The Coach/Consultant is not liable for issues arising from the Client’s use, management, or third-party integrations of those assets.
8. Liability & Indemnity
8.1 To the maximum extent permitted by law, the Coach/Consultant is not liable for any indirect, incidental, special or consequential damages (including loss of profits, revenue, goodwill, or data).
8.2 The Coach/Consultant’s total aggregate liability under this Agreement is limited to the fees paid by the Client in the two (2) months immediately prior to the event giving rise to the claim.
8.3 The Client indemnifies the Coach/Consultant against any claims, damages, or expenses (including reasonable legal fees) from third parties arising out of the Client’s breach of this Agreement or misuse of the Services, except to the extent caused by the Coach/Consultant’s gross negligence, wilful misconduct or fraud.
9. Dispute Resolution
9.1 A Party claiming a dispute must give written notice to the other Party specifying the nature of the dispute, desired outcome, and proposed resolution.
9.2 The Parties must first attempt to resolve the dispute by negotiation within seven (7) days.

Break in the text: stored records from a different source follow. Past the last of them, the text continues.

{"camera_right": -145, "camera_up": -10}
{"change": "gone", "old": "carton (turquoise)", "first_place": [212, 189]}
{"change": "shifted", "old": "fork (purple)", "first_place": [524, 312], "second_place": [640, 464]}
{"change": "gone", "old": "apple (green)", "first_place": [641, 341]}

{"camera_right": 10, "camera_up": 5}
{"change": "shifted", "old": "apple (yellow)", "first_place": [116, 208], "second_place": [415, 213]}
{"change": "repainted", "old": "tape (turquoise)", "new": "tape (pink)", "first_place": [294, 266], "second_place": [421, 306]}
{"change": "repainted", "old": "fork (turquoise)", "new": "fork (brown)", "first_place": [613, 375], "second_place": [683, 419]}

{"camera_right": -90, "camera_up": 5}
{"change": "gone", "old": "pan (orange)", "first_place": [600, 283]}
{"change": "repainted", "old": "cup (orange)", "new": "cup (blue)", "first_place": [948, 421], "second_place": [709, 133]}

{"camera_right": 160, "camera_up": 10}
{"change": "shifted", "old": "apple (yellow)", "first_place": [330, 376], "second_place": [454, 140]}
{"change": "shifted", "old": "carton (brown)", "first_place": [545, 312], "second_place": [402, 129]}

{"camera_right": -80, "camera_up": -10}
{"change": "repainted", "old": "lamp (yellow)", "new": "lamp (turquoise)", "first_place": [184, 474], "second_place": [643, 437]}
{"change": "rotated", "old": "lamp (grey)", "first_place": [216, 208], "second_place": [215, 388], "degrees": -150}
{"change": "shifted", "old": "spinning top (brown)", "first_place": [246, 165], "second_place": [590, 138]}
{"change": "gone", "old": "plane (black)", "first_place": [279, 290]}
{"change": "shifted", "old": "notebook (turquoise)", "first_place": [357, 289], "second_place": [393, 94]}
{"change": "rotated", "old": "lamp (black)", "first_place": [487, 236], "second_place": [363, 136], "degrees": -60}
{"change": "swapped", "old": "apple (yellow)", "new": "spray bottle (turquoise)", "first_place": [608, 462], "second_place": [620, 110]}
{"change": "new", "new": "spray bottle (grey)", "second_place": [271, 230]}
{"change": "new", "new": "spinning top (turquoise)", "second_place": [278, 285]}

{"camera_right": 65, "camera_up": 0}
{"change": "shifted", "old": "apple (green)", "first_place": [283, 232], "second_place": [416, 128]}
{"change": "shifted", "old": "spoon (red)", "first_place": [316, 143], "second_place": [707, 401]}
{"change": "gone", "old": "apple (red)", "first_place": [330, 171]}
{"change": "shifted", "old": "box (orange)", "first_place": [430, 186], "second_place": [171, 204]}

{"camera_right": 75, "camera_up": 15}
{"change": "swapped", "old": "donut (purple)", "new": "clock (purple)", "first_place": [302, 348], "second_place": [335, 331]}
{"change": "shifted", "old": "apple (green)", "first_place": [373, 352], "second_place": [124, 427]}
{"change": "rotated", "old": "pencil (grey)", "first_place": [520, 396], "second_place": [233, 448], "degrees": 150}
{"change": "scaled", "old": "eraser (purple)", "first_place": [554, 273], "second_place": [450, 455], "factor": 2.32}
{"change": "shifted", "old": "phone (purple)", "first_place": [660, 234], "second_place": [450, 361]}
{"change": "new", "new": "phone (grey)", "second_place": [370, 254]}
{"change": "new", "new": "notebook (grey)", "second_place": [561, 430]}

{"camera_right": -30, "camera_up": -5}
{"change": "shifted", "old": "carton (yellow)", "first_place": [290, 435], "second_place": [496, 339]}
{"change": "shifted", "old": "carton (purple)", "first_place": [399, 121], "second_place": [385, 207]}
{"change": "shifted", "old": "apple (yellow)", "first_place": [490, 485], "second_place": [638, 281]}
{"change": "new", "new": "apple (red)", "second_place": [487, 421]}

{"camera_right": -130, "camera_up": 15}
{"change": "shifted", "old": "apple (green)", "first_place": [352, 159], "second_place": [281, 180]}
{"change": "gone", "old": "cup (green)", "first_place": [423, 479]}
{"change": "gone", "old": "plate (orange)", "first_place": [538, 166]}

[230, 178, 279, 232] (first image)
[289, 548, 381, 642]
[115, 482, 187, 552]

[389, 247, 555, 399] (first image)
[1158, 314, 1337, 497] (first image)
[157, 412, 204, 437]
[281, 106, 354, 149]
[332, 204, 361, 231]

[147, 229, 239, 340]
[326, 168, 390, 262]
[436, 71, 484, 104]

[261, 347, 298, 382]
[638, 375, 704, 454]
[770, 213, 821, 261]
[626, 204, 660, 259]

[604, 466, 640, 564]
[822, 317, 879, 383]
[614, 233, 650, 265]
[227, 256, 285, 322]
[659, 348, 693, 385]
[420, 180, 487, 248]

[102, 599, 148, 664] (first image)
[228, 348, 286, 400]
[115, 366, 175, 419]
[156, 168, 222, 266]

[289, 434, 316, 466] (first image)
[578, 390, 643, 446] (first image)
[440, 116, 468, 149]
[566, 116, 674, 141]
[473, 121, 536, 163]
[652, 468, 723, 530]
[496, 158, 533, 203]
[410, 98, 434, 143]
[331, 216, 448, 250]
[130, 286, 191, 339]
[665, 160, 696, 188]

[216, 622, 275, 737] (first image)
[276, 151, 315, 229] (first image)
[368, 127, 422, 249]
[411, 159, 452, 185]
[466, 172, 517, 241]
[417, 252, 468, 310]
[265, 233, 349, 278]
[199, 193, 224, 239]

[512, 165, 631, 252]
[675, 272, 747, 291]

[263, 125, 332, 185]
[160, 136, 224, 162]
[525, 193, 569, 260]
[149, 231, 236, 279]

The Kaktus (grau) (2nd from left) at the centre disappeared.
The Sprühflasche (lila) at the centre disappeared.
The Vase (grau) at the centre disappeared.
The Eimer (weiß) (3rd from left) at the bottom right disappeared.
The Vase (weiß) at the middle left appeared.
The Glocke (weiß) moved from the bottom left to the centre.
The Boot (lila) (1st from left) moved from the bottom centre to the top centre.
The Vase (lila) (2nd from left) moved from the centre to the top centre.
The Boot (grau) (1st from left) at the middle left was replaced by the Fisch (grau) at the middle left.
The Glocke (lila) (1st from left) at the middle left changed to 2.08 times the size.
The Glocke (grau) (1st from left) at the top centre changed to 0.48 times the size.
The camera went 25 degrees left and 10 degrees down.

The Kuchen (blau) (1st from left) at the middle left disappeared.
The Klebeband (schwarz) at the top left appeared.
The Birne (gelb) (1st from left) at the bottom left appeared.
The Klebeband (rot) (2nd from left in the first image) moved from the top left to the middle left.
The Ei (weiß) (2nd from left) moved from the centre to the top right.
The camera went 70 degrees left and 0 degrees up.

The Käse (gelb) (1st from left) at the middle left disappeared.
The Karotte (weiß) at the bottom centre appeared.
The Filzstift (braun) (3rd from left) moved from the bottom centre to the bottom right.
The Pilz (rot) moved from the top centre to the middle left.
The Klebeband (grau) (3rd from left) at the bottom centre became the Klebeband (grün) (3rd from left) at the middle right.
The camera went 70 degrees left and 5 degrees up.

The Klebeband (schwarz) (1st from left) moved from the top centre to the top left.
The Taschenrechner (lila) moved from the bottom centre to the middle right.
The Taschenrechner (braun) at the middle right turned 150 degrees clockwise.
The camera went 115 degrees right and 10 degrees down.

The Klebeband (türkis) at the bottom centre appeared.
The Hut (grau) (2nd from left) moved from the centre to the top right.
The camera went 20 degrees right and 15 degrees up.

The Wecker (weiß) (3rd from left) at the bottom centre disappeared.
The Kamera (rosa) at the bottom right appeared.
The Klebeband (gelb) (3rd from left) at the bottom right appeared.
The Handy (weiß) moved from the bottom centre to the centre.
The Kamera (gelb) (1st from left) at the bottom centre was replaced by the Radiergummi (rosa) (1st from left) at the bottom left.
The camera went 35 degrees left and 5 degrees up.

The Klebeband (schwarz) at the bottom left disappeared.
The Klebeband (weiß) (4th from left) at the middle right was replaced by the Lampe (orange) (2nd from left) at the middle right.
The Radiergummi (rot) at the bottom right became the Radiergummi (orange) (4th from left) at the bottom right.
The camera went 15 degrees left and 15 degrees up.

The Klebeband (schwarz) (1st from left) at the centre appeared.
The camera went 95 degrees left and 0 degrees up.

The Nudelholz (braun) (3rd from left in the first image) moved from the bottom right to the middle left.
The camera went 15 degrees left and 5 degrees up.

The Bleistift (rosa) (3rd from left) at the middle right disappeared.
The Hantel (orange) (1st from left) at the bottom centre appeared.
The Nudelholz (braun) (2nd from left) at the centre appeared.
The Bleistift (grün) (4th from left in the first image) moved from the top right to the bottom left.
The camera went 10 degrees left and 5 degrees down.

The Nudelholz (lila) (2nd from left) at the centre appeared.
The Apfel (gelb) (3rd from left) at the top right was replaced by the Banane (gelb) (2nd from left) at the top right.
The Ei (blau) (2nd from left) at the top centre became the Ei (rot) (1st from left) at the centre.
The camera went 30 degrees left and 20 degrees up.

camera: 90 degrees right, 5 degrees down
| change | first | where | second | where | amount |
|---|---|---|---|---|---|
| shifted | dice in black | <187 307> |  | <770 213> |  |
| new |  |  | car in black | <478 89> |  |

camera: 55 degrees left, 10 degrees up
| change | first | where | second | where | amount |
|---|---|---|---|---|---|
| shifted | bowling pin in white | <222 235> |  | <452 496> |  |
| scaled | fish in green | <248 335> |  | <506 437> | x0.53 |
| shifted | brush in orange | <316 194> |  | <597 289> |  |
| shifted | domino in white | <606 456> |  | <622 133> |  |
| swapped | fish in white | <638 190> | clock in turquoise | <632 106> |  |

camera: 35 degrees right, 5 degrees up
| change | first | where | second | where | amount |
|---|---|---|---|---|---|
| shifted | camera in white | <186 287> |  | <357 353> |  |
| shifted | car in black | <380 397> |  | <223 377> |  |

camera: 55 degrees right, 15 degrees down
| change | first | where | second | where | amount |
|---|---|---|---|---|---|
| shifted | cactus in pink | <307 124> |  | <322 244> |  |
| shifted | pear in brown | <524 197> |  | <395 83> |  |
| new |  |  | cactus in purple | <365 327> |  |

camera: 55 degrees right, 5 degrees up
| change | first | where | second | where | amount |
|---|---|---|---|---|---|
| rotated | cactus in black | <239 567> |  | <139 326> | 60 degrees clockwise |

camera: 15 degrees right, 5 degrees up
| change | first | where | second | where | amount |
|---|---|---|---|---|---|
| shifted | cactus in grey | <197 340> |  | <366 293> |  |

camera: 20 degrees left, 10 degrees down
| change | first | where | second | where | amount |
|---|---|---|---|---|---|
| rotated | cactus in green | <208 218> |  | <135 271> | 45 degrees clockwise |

9.3 If the dispute cannot be resolved by negotiation, the Parties will attempt mediation through the Queensland Law Society. If the dispute is not resolved at mediation within a reasonable time (normally 30 days), either Party may commence legal proceedings.
9.4 All communications during negotiation and mediation are confidential and “without prejudice.”
10. Force Majeure
If something happens outside either Party’s reasonable control (for example, a pandemic, government restrictions, or natural disaster) that prevents them from meeting their obligations, that Party will not be held responsible for the delay or failure.
If the situation continues for more than six (6) months, either Party may end this Agreement by giving thirty (30) days’ written notice.
11. General
Entire Agreement: This Agreement constitutes the entire understanding between the Parties.
Variation: This Agreement may only be amended in writing by both Parties. For click-wrap clients, updates will be published online with thirty (30) days’ notice and apply prospectively.
Notices: Must be in writing and delivered by email to the addresses provided at sign-up.
Governing Law: This Agreement is governed by the laws of Queensland, Australia. Each Party submits to the exclusive jurisdiction of the courts of Queensland.
Relationship: The Parties are independent contractors. Nothing in this Agreement creates a partnership, employment, or agency relationship.
Severability: If any clause is found invalid or unenforceable, the remainder of the Agreement continues in effect.
12. Acceptance
This Agreement takes effect when the Client ticks the acceptance box during sign-up or renewal, or otherwise confirms agreement in writing. By doing so, the Client acknowledges they have read and understood this Agreement and agree to be legally bound by its terms.